## Pasaje proporcionado
-=-=-=-=-
Domingo de Ramos (C)
Lucas 22, 14-23, 56

Evangelio

Pasión de nuestro Señor Jesucristo

Y cuando llegaron al lugar llamado «La Calavera», lo crucificaron allí, a él y a los malhechores, uno a la derecha y otro a la izquierda. Jesús decía: - Padre, perdónalos, porque no saben lo que hacen.
Y se repartieron sus ropas echándolas a suerte.
El pueblo estaba mirando.
Las autoridades le hacían muecas diciendo: - A otros ha salvado, que se salve a sí mismo, si él es el Mesías de Dios, el Elegido.
Se burlaban de él también los soldados, ofreciéndole vinagre y diciendo: - Si eres tú el rey de los judíos, sálvate a ti mismo.

(Recomendable leer el texto completo)

Homilia
28 de marzo de 2010

¿QUÉ HACE DIOS EN UNA CRUZ?
-=-=-=-=-
## Explora el material
a. En el pasaje del Domingo de Ramos, ¿qué le ofrecían los soldados a Jesús mientras se burlaban de él?
b. Por favor, transcribe del pasaje del Domingo de Ramos la parte que abre con las palabras "Pasión de nuestro" y cierra con "el texto completo)".
c. Escribe la continuación del pasaje del Domingo de Ramos a partir del punto en que termina.

## Información
-=-=-=-=-
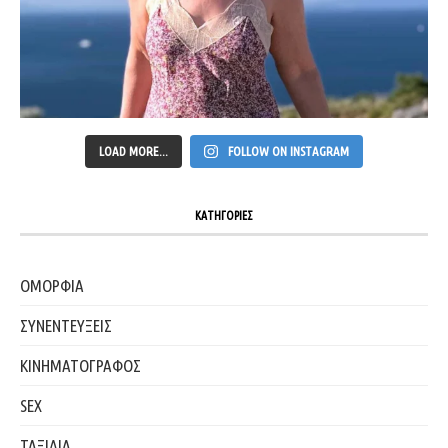
LOAD MORE...
FOLLOW ON INSTAGRAM
ΚΑΤΗΓΟΡΙΕΣ
ΟΜΟΡΦΙΑ
ΣΥΝΕΝΤΕΥΞΕΙΣ
ΚΙΝΗΜΑΤΟΓΡΑΦΟΣ
SEX
ΤΑΞΙΔΙΑ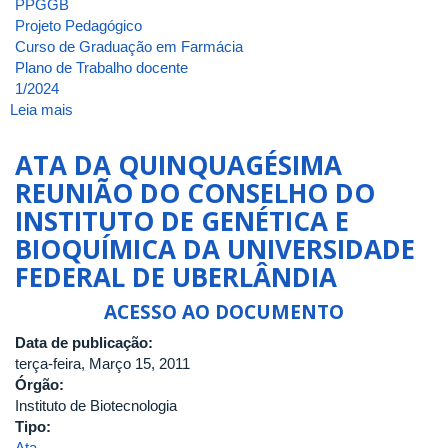
PPGGB
Projeto Pedagógico
Curso de Graduação em Farmácia
Plano de Trabalho docente
1/2024
Leia mais
sobre
ATA
DA
ATA DA QUINQUAGÉSIMA
4ª
REUNIÃO DO CONSELHO DO
REUNIÃO
INSTITUTO DE GENÉTICA E
[ORDINÁRIA]
DE
BIOQUÍMICA DA UNIVERSIDADE
2024
FEDERAL DE UBERLÂNDIA
DO
CONSELHO
ACESSO AO DOCUMENTO
DO
INSTITUTO
Data de publicação:
DE
terça-feira, Março 15, 2011
BIOTECNOLOGIA
Órgão:
DA
Instituto de Biotecnologia
UNIVERSIDADE
Tipo:
FEDERAL
Ata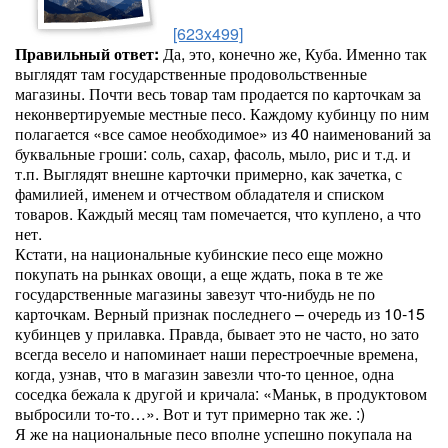
[623x499]
Правильный ответ:
Да, это, конечно же, Куба. Именно так
выглядят там государственные продовольственные
магазины. Почти весь товар там продается по карточкам за
неконвертируемые местные песо. Каждому кубинцу по ним
полагается «все самое необходимое» из 40 наименований за
буквальные гроши: соль, сахар, фасоль, мыло, рис и т.д. и
т.п. Выглядят внешне карточки примерно, как зачетка, с
фамилией, именем и отчеством обладателя и списком
товаров. Каждый месяц там помечается, что куплено, а что
нет.
Кстати, на национальные кубинские песо еще можно
покупать на рынках овощи, а еще ждать, пока в те же
государственные магазины завезут что-нибудь не по
карточкам. Верный признак последнего – очередь из 10-15
кубинцев у прилавка. Правда, бывает это не часто, но зато
всегда весело и напоминает наши перестроечные времена,
когда, узнав, что в магазин завезли что-то ценное, одна
соседка бежала к другой и кричала: «Маньк, в продуктовом
выбросили то-то…». Вот и тут примерно так же. :)
Я же на национальные песо вполне успешно покупала на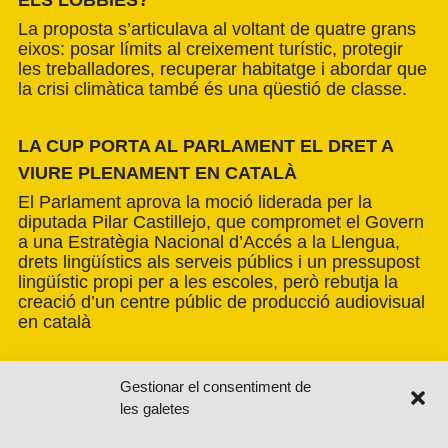
La proposta s’articulava al voltant de quatre grans
eixos: posar límits al creixement turístic, protegir
les treballadores, recuperar habitatge i abordar que
la crisi climàtica també és una qüestió de classe.
LA CUP PORTA AL PARLAMENT EL DRET A
VIURE PLENAMENT EN CATALÀ
El Parlament aprova la moció liderada per la
diputada Pilar Castillejo, que compromet el Govern
a una Estratègia Nacional d’Accés a la Llengua,
drets lingüístics als serveis públics i un pressupost
lingüístic propi per a les escoles, però rebutja la
creació d’un centre públic de producció audiovisual
en català
Gestionar el consentiment de
les galetes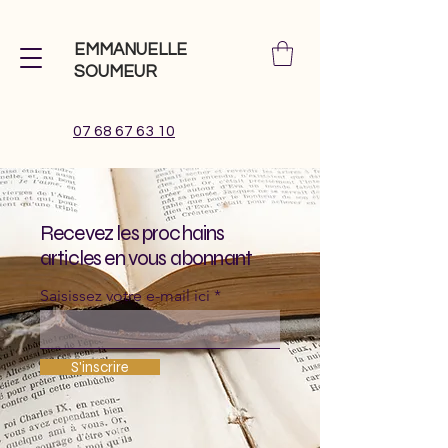
EMMANUELLE
SOUMEUR
07 68 67 63 10
Recevez les prochains
articles en vous abonnant
Saisissez votre e-mail ici
S'inscrire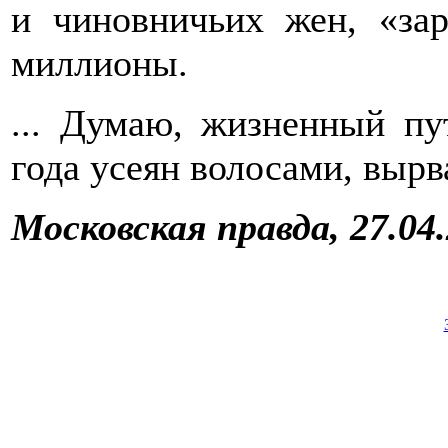
и чиновничьих жен, «за
миллионы.
... Думаю, жизненный пу
года усеян волосами, выр
Московская правда, 27.04.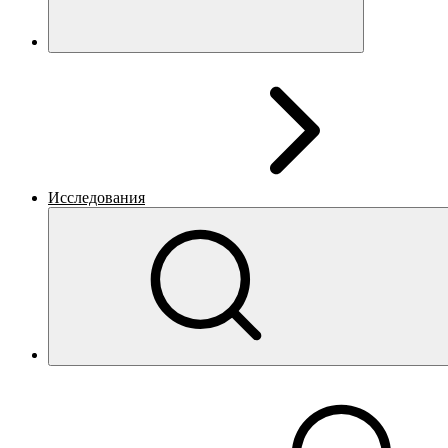
Исследования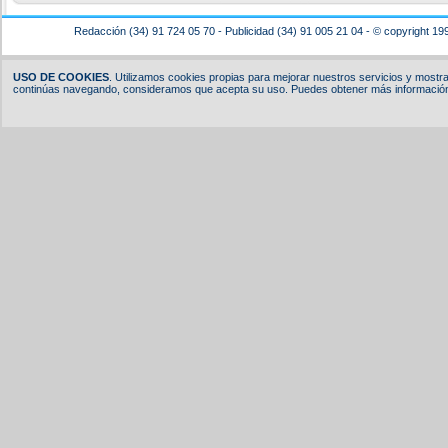
Redacción (34) 91 724 05 70 - Publicidad (34) 91 005 21 04 - © copyright 19
USO DE COOKIES
. Utilizamos cookies propias para mejorar nuestros servicios y mostrar
continúas navegando, consideramos que acepta su uso. Puedes obtener más información,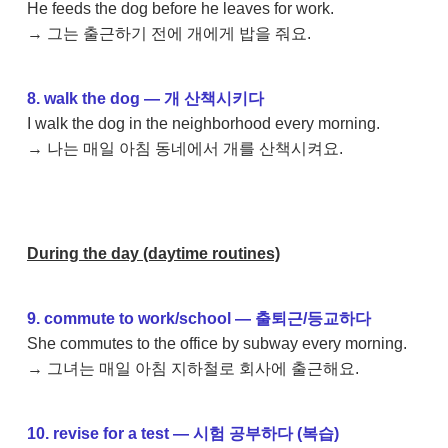
He feeds the dog before he leaves for work.
→ 그는 출근하기 전에 개에게 밥을 줘요.
8. walk the dog — 개 산책시키다
I walk the dog in the neighborhood every morning.
→ 나는 매일 아침 동네에서 개를 산책시켜요.
During the day (daytime routines)
9. commute to work/school — 출퇴근/등교하다
She commutes to the office by subway every morning.
→ 그녀는 매일 아침 지하철로 회사에 출근해요.
10. revise for a test — 시험 공부하다 (복습)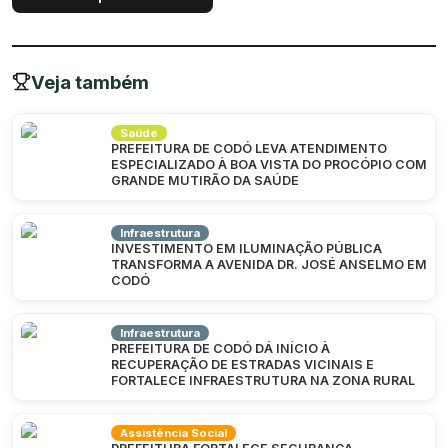
Veja também
Saúde
PREFEITURA DE CODÓ LEVA ATENDIMENTO
ESPECIALIZADO À BOA VISTA DO PROCÓPIO COM
GRANDE MUTIRÃO DA SAÚDE
Infraestrutura
INVESTIMENTO EM ILUMINAÇÃO PÚBLICA
TRANSFORMA A AVENIDA DR. JOSÉ ANSELMO EM
CODÓ
Infraestrutura
PREFEITURA DE CODÓ DÁ INÍCIO À
RECUPERAÇÃO DE ESTRADAS VICINAIS E
FORTALECE INFRAESTRUTURA NA ZONA RURAL
Assistência Social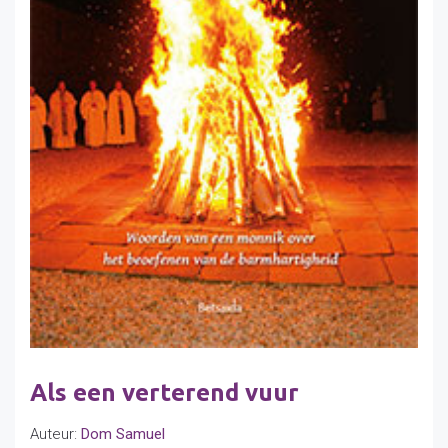
Als een verterend vuur
Auteur:
Dom Samuel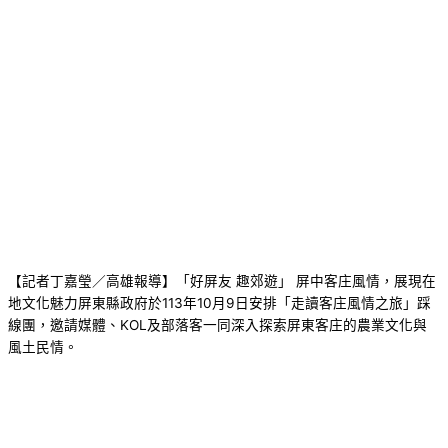
【記者丁嘉瑩／高雄報導】「好屏友 趣郊遊」 屏中客庄風情，展現在
地文化魅力屏東縣政府於113年10月9日安排「走讀客庄風情之旅」踩
線團，邀請媒體、KOL及部落客一同深入探索屏東客庄的農業文化與
風土民情。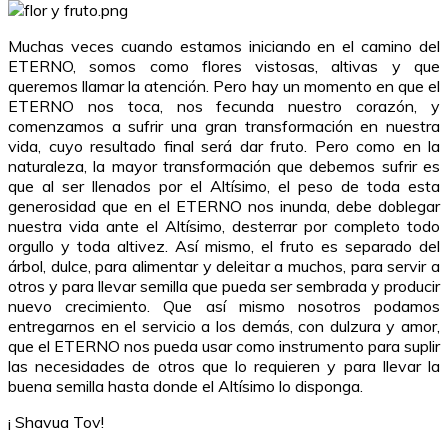
Muchas veces cuando estamos iniciando en el camino del
ETERNO, somos como flores vistosas, altivas y que
queremos llamar la atención. Pero hay un momento en que el
ETERNO nos toca, nos fecunda nuestro corazón, y
comenzamos a sufrir una gran transformación en nuestra
vida, cuyo resultado final será dar fruto. Pero como en la
naturaleza, la mayor transformación que debemos sufrir es
que al ser llenados por el Altísimo, el peso de toda esta
generosidad que en el ETERNO nos inunda, debe doblegar
nuestra vida ante el Altísimo, desterrar por completo todo
orgullo y toda altivez. Así mismo, el fruto es separado del
árbol, dulce, para alimentar y deleitar a muchos, para servir a
otros y para llevar semilla que pueda ser sembrada y producir
nuevo crecimiento. Que así mismo nosotros podamos
entregarnos en el servicio a los demás, con dulzura y amor,
que el ETERNO nos pueda usar como instrumento para suplir
las necesidades de otros que lo requieren y para llevar la
buena semilla hasta donde el Altísimo lo disponga.
¡
Shavua Tov!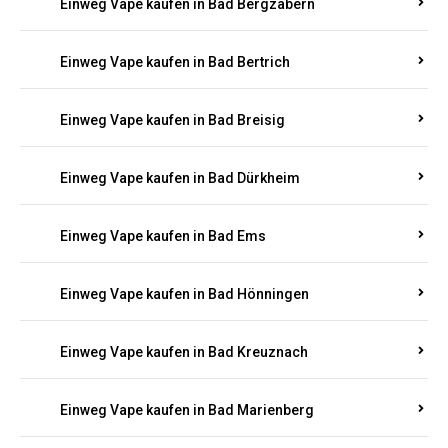
Einweg Vape kaufen in Bad Bergzabern
Einweg Vape kaufen in Bad Bertrich
Einweg Vape kaufen in Bad Breisig
Einweg Vape kaufen in Bad Dürkheim
Einweg Vape kaufen in Bad Ems
Einweg Vape kaufen in Bad Hönningen
Einweg Vape kaufen in Bad Kreuznach
Einweg Vape kaufen in Bad Marienberg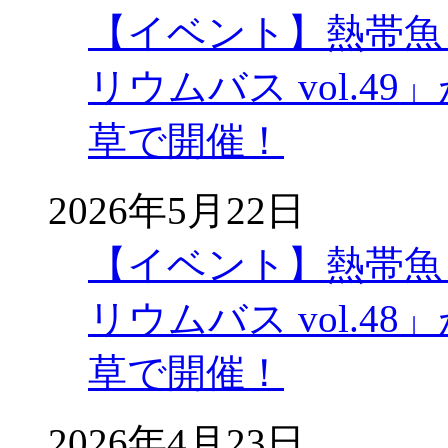
【イベント】熱帯魚
リウムバス vol.49」
草で開催！
2026年5月22日
【イベント】熱帯魚
リウムバス vol.48」
草で開催！
2026年4月23日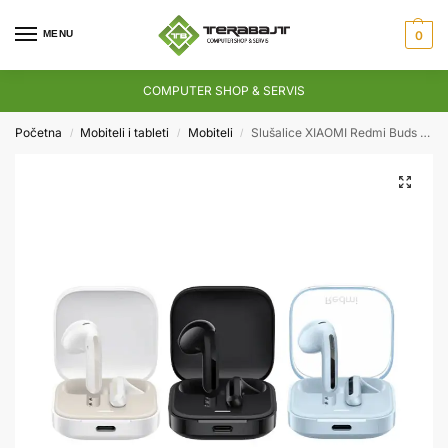
MENU
0
COMPUTER SHOP & SERVIS
Početna
Mobiteli i tableti
Mobiteli
Slušalice XIAOMI Redmi Buds 6 Active Bluetooth
/
/
/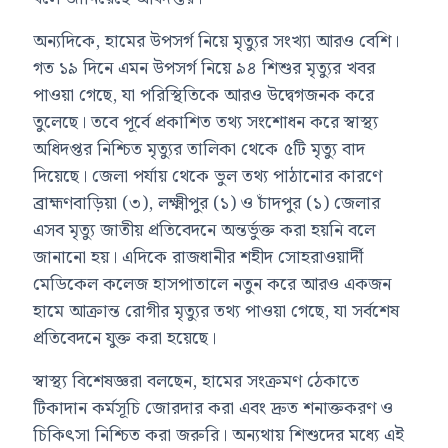
অন্যদিকে, হামের উপসর্গ নিয়ে মৃত্যুর সংখ্যা আরও বেশি।
গত ১৯ দিনে এমন উপসর্গ নিয়ে ৯৪ শিশুর মৃত্যুর খবর
পাওয়া গেছে, যা পরিস্থিতিকে আরও উদ্বেগজনক করে
তুলেছে। তবে পূর্বে প্রকাশিত তথ্য সংশোধন করে স্বাস্থ্য
অধিদপ্তর নিশ্চিত মৃত্যুর তালিকা থেকে ৫টি মৃত্যু বাদ
দিয়েছে। জেলা পর্যায় থেকে ভুল তথ্য পাঠানোর কারণে
ব্রাহ্মণবাড়িয়া (৩), লক্ষ্মীপুর (১) ও চাঁদপুর (১) জেলার
এসব মৃত্যু জাতীয় প্রতিবেদনে অন্তর্ভুক্ত করা হয়নি বলে
জানানো হয়। এদিকে রাজধানীর শহীদ সোহরাওয়ার্দী
মেডিকেল কলেজ হাসপাতালে নতুন করে আরও একজন
হামে আক্রান্ত রোগীর মৃত্যুর তথ্য পাওয়া গেছে, যা সর্বশেষ
প্রতিবেদনে যুক্ত করা হয়েছে।
স্বাস্থ্য বিশেষজ্ঞরা বলছেন, হামের সংক্রমণ ঠেকাতে
টিকাদান কর্মসূচি জোরদার করা এবং দ্রুত শনাক্তকরণ ও
চিকিৎসা নিশ্চিত করা জরুরি। অন্যথায় শিশুদের মধ্যে এই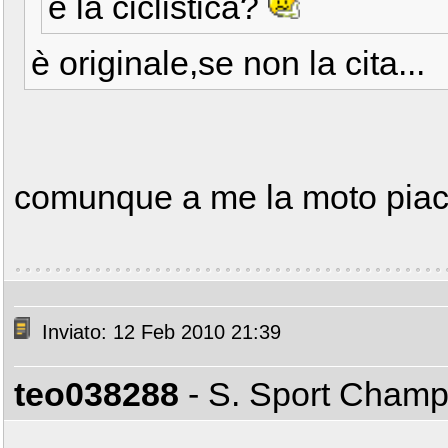
e la ciclistica?
è originale,se non la cita...
comunque a me la moto pia
Inviato: 12 Feb 2010 21:39
teo038288
- S. Sport Cham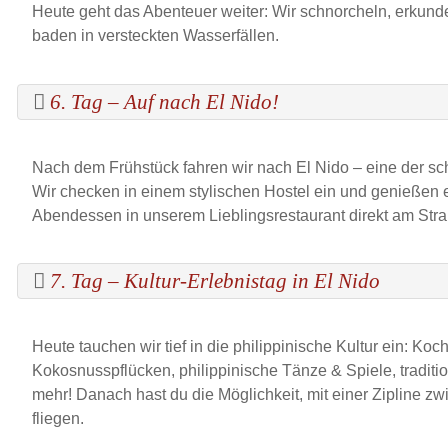
Heute geht das Abenteuer weiter: Wir schnorcheln, erkun
baden in versteckten Wasserfällen.
6. Tag – Auf nach El Nido!
Nach dem Frühstück fahren wir nach El Nido – eine der sch
Wir checken in einem stylischen Hostel ein und genießen
Abendessen in unserem Lieblingsrestaurant direkt am Stra
7. Tag – Kultur-Erlebnistag in El Nido
Heute tauchen wir tief in die philippinische Kultur ein: Koc
Kokosnusspflücken, philippinische Tänze & Spiele, tradit
mehr! Danach hast du die Möglichkeit, mit einer Zipline zw
fliegen.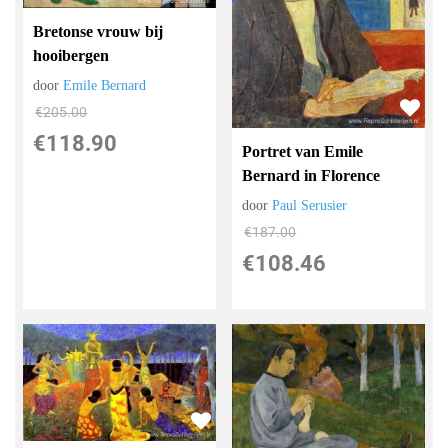
Bretonse vrouw bij
hooibergen
door
Emile Bernard
€
205.00
€
118.90
Portret van Emile
Bernard in Florence
door
Paul Serusier
€
187.00
€
108.46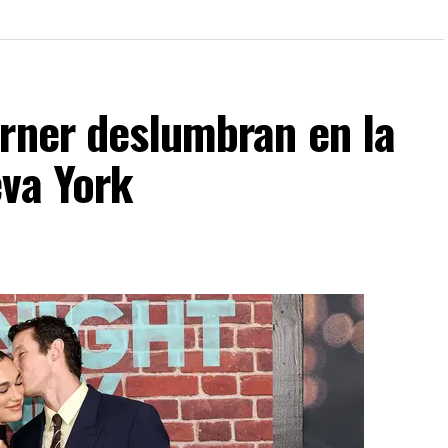
urner deslumbran en la
eva York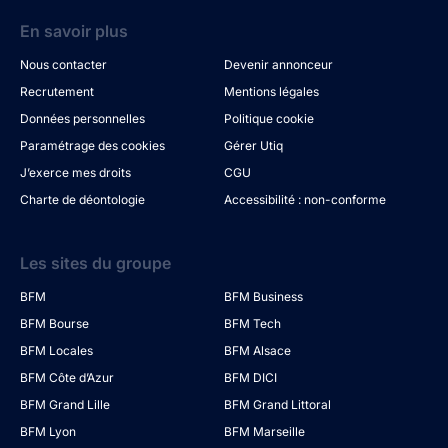
En savoir plus
Nous contacter
Devenir annonceur
Recrutement
Mentions légales
Données personnelles
Politique cookie
Paramétrage des cookies
Gérer Utiq
J’exerce mes droits
CGU
Charte de déontologie
Accessibilité : non-conforme
Les sites du groupe
BFM
BFM Business
BFM Bourse
BFM Tech
BFM Locales
BFM Alsace
BFM Côte d’Azur
BFM DICI
BFM Grand Lille
BFM Grand Littoral
BFM Lyon
BFM Marseille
-=-=-=-=-
## Resultados del ejercicio
a. Vinagre.

b.
Pasión de nuestro Señor Jesucristo

Y cuando llegaron al lugar llamado «La Calavera», lo crucificaron allí, a él y a los malhechores, uno a la derecha y otro a la izquierda. Jesús decía: - Padre, perdónalos, porque no saben lo que hacen.
Y se repartieron sus ropas echándolas a suerte.
El pueblo estaba mirando.
Las autoridades le hacían muecas diciendo: - A otros ha salvado, que se salve a sí mismo, si él es el Mesías de Dios, el Elegido.
Se burlaban de él también los soldados, ofreciéndole vinagre y diciendo: - Si eres tú el rey de los judíos, sálvate a ti mismo.

(Recomendable leer el texto completo)

c.
Según el relato evangélico, los que pasaban ante Jesús crucificado sobre la colina del Gólgota se burlaban de él y, riéndose de su impotencia, le decían: «Si eres Hijo de Dios, bájate de la cruz». Jesús no responde a la provocación. Su respuesta es un silencio cargado de misterio. Precisamente porque es Hijo de Dios permanecerá en la cruz hasta su muerte.
Las preguntas son inevitables: ¿Cómo es posible creer en un Dios crucificado por los hombres? ¿Nos damos cuenta de lo que estamos diciendo? ¿Qué hace Dios en una cruz? ¿Cómo puede subsistir una religión fundada en una concepción tan absurda de Dios?
Un "Dios crucificado" constituye una revolución y un escándalo que nos obliga a cuestionar todas las ideas que los humanos nos hacemos de un Dios al que supuestamente conocemos. El Crucificado no tiene el rostro ni los rasgos que las religiones atribuyen al Ser Supremo.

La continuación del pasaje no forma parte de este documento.